Antietam's Tara Key on a mission to 'claim rock for my generation'
In a recent tribute she wrote about Patti Smith, Antietam guitarist-singer Tara Key recalls her childhood growing up in Louisville. She was a self-professed tomboy, always in motion, playing softball, tennis, tumbling and running. Then, just before she turned 15, she was diagnosed with scoliosis and confined to a body cast for nearly two years.
“It pissed me off, but it made me sit in my room for three years with my guitar and learn how to play it,” she says. She also discovered Smith’s “Horses.”
"That was important that she was a woman, that her voice was like my voice, after growing up singing along with (the Monkees’) Mickey Dolenz and (Paul Revere and the Raiders’) Mark Lindsay. I felt bad about my voice until I heard her. I had gotten enough flak growing up in a working-class neighborhood and then we were dropped-kicked into a more affluent part of town through assisted living. The people were really different from me, the girls all dressed up. So Patti Smith validated me for being different -- the way she sounded, the way she looked. That tie and shirt she wore on the album cover became my uniform for years.”
Empowered, Key played in the Louisville group Babylon Dance Band from 1978 to 1983, then moved to New York where she formed Antietam with bassist (and now husband) Tim Harris (current drummer Josh Madell joined a few years later). Since then, the trio has recorded eight studio albums and forged a reputation for galvanizing live shows, with Key hurling her body around the stage and rubbing her fingers bloody on the guitar fretboard while surfing the waves of sound thrown up by the rhythm section.
The band’s latest album, “10th Life” (Carrot Top), is among its most direct, 10 fat-free songs gorged on melody, with typically thoughtful lyrics that consider midlife as both a challenge and an opportunity.
“It’s hard to separate what I write and play from what I’m living,” says Key, 53. “Tim and I are dealing with our moms approaching 90. We’re trying to learn from them how to go down that road. We’re dealing with all these adult things that anyone my age can relate to. I want to take this thing called rock music and claim it for my generation. Not as this nostalgic thing and going back to what it was like being 22 and listening to Husker Du, but relating it to how you live your life today. For us, my peers, rock should be an ongoing thing.”
Seeing Key play is enough to make a believer out of anyone. She was a pioneering punk-era guitarist who also dared to play extended solos that reached for the heavens. Now she’s pleased to see countless young female guitar shredders such as Screaming Females’ Marissa Paternoster, Carrie Brownstein and Marnie Stern who, whether they know it or not, owe Key a huge debt.
“I was hoping by now we would take it out of the dialectic of girl guitar players vs. guy guitar players, but there are things thematically and feel wise that are distinctive about girl guitar players,” Key says. “There are some awesome players that are just about touch and feel, and some shredders. What’s happening now is what I’d always hoped for. For generations younger than mine, Marissa’s generation, there is more of a gender equality vibe anyway, not just about music. Girls now have more girls to listen to. And just the idea of choosing to be in a band, it’s now something you can choose as a career when going to see your high school guidance counselor. For us, it was more cataclysmic to choose being in a band as your life. It’s much more accepted now, and that’s great.”

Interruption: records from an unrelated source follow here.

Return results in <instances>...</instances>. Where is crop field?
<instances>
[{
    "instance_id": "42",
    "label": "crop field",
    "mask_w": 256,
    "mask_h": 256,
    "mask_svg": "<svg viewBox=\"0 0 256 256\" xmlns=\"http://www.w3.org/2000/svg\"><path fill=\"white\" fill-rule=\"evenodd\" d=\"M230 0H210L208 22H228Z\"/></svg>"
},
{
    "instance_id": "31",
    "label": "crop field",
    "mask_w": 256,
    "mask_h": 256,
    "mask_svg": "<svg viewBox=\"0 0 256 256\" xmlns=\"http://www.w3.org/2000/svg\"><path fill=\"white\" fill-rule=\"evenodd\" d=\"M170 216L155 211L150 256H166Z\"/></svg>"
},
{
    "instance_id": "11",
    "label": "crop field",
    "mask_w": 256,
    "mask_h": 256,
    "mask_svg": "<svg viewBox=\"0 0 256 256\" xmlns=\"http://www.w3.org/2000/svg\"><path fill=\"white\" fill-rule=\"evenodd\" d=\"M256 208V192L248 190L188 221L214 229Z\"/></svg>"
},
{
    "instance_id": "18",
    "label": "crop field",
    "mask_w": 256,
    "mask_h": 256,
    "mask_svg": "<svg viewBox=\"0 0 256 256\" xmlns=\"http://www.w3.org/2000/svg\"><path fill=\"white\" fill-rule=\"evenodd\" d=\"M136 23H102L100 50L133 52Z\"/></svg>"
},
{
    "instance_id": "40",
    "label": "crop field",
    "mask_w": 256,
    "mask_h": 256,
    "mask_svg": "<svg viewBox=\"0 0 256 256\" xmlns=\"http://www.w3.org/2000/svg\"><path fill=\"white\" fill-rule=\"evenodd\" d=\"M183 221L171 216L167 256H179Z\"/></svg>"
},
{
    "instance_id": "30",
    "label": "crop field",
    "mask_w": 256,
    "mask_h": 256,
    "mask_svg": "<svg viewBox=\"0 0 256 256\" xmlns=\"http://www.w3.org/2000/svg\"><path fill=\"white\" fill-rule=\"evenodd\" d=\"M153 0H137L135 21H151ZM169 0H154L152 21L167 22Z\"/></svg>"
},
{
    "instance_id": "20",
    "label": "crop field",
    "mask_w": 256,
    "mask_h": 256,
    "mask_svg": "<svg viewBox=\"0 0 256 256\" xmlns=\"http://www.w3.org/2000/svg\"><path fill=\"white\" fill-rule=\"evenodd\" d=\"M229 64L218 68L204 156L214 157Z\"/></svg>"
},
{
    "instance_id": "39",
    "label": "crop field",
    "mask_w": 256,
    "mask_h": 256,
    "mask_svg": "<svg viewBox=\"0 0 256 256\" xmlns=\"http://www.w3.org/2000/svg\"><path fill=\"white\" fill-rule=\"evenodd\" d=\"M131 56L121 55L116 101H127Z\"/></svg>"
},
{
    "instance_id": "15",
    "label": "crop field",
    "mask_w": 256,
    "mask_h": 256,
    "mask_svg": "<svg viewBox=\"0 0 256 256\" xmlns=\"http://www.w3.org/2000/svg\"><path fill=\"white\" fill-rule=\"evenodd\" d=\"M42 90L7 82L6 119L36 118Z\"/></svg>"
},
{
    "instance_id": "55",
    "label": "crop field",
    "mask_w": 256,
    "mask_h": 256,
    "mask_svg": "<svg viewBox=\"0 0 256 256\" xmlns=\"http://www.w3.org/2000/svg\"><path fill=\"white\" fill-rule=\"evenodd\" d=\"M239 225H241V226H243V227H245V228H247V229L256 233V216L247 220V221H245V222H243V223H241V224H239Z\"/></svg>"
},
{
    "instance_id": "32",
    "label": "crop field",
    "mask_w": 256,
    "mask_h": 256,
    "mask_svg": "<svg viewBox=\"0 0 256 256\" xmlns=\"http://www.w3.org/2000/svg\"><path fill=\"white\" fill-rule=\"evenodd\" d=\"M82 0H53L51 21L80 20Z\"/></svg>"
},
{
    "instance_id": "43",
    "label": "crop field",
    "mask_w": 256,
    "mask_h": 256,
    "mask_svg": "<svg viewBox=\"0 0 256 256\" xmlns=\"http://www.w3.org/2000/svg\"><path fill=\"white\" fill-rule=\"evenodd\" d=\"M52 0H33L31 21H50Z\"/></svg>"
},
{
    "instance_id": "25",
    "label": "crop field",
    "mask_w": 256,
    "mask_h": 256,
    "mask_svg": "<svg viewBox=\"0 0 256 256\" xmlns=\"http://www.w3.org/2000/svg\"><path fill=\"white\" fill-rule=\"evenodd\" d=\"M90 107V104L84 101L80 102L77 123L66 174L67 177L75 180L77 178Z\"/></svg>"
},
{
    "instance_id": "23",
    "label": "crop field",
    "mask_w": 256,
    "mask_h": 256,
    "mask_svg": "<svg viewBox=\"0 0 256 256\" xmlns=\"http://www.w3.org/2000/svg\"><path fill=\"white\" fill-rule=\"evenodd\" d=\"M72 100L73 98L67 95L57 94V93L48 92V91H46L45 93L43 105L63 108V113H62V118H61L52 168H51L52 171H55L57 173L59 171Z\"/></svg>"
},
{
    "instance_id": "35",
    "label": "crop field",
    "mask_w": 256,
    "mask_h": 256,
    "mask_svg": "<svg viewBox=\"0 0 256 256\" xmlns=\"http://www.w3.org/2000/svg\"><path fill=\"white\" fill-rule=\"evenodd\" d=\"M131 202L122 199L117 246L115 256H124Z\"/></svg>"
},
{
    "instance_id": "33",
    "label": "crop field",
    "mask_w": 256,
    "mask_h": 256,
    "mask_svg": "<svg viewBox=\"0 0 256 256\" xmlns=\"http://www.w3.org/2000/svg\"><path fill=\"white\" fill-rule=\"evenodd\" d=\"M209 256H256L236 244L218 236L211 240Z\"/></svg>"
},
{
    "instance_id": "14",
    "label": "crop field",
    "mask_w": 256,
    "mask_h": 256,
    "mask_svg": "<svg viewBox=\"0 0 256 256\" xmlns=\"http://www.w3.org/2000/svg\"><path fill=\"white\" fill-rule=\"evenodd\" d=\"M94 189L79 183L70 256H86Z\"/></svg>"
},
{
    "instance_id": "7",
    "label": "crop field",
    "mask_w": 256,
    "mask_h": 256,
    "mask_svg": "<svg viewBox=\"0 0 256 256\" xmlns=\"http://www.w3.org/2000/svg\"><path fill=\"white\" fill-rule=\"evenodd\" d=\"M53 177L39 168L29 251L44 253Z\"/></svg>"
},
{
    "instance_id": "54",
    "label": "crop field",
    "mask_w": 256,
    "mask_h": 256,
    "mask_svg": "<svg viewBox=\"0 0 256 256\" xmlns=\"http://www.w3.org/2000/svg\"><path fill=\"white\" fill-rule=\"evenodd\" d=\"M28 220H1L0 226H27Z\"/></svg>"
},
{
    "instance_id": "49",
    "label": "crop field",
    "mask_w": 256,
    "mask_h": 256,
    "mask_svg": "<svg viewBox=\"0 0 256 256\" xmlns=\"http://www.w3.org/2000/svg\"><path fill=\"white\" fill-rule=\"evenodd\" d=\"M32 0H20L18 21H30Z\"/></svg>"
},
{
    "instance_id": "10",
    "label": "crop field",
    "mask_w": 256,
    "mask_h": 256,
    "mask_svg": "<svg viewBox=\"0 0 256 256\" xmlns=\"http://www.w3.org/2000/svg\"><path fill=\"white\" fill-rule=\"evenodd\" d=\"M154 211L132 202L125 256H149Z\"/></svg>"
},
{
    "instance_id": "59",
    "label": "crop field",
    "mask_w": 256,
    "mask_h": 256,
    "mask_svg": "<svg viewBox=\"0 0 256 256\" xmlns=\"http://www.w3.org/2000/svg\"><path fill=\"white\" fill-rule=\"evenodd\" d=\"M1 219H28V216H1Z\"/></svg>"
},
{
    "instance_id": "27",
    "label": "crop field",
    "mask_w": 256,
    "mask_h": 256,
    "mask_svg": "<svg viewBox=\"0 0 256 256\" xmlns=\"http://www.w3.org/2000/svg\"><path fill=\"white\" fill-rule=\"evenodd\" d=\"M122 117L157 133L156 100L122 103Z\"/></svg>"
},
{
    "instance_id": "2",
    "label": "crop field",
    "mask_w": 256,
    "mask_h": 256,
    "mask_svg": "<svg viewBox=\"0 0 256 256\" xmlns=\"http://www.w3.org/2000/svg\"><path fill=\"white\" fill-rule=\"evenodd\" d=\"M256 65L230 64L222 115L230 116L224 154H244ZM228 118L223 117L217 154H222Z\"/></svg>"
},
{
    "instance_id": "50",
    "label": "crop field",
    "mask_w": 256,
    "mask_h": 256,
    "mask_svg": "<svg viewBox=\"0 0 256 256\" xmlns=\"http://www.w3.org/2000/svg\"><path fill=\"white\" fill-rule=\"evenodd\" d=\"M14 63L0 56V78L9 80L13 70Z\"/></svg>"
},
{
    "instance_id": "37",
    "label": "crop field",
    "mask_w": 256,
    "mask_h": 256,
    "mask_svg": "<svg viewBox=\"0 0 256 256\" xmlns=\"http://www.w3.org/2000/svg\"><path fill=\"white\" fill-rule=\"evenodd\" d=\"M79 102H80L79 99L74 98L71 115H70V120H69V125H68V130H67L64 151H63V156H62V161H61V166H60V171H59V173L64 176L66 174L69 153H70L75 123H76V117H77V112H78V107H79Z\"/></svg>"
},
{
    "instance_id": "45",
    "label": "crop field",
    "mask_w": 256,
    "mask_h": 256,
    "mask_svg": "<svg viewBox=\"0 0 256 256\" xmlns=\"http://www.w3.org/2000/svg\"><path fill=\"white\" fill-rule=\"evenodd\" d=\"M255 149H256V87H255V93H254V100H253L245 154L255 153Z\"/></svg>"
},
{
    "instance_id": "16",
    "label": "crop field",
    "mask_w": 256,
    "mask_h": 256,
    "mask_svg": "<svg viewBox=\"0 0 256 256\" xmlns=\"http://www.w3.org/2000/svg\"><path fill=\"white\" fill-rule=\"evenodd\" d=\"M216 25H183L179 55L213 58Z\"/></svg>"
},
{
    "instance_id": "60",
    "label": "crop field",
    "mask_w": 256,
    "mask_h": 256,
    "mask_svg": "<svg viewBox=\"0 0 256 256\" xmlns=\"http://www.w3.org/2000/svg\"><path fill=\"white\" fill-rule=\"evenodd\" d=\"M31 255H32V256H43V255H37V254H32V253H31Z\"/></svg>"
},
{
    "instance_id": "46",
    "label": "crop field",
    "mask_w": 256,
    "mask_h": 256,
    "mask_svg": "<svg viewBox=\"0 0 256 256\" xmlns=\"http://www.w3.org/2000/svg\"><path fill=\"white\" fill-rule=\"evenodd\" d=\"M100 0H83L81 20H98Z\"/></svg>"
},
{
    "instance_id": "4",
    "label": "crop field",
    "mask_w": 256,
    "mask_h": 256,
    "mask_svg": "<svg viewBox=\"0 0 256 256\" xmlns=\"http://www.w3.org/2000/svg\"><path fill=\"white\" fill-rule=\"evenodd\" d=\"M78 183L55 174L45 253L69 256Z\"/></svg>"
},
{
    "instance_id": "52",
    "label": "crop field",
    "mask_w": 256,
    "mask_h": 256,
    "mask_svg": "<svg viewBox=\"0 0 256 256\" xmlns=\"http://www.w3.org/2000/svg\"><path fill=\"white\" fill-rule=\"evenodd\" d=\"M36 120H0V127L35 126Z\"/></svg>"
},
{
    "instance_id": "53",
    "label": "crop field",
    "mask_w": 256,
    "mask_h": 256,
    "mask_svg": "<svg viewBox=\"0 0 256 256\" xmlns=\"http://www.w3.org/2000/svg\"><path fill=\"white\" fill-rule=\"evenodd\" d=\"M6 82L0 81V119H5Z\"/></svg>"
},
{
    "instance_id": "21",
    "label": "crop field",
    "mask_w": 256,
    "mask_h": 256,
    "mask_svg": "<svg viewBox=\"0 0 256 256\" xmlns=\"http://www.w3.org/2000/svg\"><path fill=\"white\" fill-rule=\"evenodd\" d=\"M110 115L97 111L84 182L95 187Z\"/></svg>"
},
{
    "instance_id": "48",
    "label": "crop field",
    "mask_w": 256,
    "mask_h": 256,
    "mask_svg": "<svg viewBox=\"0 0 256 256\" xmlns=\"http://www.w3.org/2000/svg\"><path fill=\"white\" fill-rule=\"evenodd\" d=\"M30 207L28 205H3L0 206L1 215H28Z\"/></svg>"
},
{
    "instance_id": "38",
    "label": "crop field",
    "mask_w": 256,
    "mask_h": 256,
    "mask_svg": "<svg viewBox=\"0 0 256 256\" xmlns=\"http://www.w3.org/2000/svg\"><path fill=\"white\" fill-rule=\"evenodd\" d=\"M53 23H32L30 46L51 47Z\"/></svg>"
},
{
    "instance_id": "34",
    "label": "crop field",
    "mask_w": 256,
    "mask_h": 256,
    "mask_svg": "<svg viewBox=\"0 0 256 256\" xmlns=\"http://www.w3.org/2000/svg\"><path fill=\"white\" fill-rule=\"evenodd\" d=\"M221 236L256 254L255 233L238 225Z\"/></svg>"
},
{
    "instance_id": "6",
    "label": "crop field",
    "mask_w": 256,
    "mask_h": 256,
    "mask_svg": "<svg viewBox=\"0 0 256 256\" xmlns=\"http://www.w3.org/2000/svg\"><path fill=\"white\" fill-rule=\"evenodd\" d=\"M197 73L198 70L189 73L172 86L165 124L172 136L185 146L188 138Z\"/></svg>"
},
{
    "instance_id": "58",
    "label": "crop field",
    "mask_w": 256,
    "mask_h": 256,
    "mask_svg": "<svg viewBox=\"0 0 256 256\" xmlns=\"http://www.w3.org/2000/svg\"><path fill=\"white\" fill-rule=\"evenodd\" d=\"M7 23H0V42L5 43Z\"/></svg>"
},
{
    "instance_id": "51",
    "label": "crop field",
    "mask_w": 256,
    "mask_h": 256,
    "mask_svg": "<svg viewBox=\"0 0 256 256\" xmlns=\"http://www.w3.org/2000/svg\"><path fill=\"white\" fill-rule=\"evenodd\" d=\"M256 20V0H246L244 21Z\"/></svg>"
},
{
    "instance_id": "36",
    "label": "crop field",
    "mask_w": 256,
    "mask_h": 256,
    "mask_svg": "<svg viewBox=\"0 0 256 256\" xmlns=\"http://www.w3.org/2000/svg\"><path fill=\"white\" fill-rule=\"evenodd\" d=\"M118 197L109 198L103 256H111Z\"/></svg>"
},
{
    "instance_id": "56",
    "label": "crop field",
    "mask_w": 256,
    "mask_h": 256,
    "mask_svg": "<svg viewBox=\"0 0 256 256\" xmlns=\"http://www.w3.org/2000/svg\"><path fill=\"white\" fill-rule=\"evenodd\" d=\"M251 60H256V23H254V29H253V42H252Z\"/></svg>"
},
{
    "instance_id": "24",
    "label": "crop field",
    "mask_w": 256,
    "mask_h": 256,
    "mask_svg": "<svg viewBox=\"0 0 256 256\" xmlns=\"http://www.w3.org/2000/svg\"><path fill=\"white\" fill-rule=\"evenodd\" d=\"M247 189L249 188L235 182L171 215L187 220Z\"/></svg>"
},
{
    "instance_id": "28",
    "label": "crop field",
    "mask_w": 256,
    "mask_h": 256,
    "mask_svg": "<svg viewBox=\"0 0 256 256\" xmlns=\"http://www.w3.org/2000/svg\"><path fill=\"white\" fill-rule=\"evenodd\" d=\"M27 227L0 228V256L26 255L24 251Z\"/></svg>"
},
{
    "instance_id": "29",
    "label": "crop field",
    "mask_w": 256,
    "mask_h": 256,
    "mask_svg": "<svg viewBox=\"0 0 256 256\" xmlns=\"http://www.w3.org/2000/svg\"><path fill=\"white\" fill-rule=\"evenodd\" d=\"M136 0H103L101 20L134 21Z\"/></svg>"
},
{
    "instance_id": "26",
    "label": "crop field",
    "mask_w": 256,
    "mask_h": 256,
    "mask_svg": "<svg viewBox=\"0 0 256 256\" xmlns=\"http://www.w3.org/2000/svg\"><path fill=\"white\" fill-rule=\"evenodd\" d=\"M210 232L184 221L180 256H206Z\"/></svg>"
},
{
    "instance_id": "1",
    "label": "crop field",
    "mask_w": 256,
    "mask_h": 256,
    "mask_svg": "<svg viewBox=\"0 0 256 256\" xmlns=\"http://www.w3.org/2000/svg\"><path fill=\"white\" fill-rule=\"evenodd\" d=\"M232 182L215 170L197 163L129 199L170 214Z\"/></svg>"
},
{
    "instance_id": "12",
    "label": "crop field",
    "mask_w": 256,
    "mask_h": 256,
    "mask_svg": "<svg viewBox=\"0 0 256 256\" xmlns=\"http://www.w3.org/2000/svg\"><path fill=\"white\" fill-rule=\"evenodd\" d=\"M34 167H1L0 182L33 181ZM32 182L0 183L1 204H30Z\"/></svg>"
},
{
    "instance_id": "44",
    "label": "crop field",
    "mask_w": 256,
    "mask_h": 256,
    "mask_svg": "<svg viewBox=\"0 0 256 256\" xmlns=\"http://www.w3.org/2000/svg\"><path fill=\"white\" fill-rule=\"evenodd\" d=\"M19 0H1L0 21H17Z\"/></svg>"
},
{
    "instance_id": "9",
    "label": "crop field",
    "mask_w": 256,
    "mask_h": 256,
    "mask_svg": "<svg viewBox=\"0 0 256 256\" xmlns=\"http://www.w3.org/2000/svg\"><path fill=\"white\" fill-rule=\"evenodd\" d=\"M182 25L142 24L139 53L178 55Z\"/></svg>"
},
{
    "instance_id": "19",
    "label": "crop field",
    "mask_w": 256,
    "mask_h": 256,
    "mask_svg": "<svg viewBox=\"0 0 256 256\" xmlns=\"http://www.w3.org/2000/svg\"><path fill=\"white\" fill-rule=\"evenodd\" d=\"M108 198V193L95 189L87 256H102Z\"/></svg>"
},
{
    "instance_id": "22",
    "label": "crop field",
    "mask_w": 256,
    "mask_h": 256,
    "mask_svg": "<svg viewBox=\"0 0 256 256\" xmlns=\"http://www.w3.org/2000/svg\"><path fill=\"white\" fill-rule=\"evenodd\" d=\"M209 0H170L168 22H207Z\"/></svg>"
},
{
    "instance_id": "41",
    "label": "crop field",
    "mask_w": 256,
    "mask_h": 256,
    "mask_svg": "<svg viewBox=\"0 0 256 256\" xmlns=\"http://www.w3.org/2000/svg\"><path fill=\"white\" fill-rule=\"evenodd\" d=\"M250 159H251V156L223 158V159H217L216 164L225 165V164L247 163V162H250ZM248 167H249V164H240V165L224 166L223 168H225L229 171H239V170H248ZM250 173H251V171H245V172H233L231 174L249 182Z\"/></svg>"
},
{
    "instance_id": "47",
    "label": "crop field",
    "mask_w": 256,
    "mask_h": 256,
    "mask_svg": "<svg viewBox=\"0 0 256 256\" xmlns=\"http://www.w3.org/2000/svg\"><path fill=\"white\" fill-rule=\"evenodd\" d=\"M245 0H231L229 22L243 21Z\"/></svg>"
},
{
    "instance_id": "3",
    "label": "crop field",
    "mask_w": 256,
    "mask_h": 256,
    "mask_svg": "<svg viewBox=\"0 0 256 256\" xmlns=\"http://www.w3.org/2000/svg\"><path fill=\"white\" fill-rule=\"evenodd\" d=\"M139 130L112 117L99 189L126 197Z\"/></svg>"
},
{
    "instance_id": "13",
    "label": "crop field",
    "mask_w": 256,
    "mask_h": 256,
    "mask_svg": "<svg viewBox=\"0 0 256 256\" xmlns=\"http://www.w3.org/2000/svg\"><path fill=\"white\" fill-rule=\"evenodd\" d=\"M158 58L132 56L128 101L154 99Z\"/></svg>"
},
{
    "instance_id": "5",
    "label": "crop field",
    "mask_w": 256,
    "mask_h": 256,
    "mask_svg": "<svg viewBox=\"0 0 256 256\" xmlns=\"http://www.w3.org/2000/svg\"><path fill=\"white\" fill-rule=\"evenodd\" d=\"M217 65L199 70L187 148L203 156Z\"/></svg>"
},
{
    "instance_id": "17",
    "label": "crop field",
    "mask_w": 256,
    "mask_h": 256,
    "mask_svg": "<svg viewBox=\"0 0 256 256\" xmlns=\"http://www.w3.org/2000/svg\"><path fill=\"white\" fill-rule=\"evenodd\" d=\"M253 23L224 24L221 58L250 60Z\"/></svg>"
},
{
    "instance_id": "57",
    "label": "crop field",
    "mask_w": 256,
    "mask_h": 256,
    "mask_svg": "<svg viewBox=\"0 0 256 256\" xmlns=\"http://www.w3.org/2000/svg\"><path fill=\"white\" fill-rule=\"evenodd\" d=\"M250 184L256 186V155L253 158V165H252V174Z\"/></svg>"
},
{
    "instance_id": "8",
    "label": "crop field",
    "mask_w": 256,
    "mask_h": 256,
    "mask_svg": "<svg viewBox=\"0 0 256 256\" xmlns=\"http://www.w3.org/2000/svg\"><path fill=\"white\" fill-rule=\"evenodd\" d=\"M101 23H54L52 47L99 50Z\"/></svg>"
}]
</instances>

Key is still demonstrating how it’s done. In its third decade, Antietam has just made one of its best albums. And Key as a musician is still finding new ways to express herself. She was recently among several guitarists invited to interpret Jimi Hendrix’s version of “The Star Spangled Banner” for a New York public-radio station, and Key turned it into a moving meditation on America in the 21st Century. (The performance can be viewed HERE.)
“I had an electric guitar in my possession for a year or so when I first heard Hendrix, and he showed me ways that the guitar could sound like something other than a guitar,” Key says. “He was one of the first to use it as a sonic paintbrush. I can’t separate what I play from cultural content: the ‘Star Spangled Banner’ being played by an African-American gentleman during the height of the (Army) draft and Vietnam. So when I was playing it, I was definitely thinking about the America of today, how the schisms of today are so many more and so deep. I was trying to think what a union would be, that people want unity, but we’re so entrenched in dogma that we can’t get out of our little niches. With Hendrix, he’d cover a song and be literal, and then it would be like he took a hit of acid on the spot and wandered down this other road. That elasticity of time and content -- I wanted to be true to that spirit.”
greg@gregkot.com
Tara Key: Her photography and painting exhibit opens 12-8 p.m. Friday at Saki, 3716 W. Fullerton, 773-486-3997.
Antietam: 9 p.m. Saturday with Rick Rizzo/Tara Key at 1354 W. Wabansia, $10; ticketfly.com.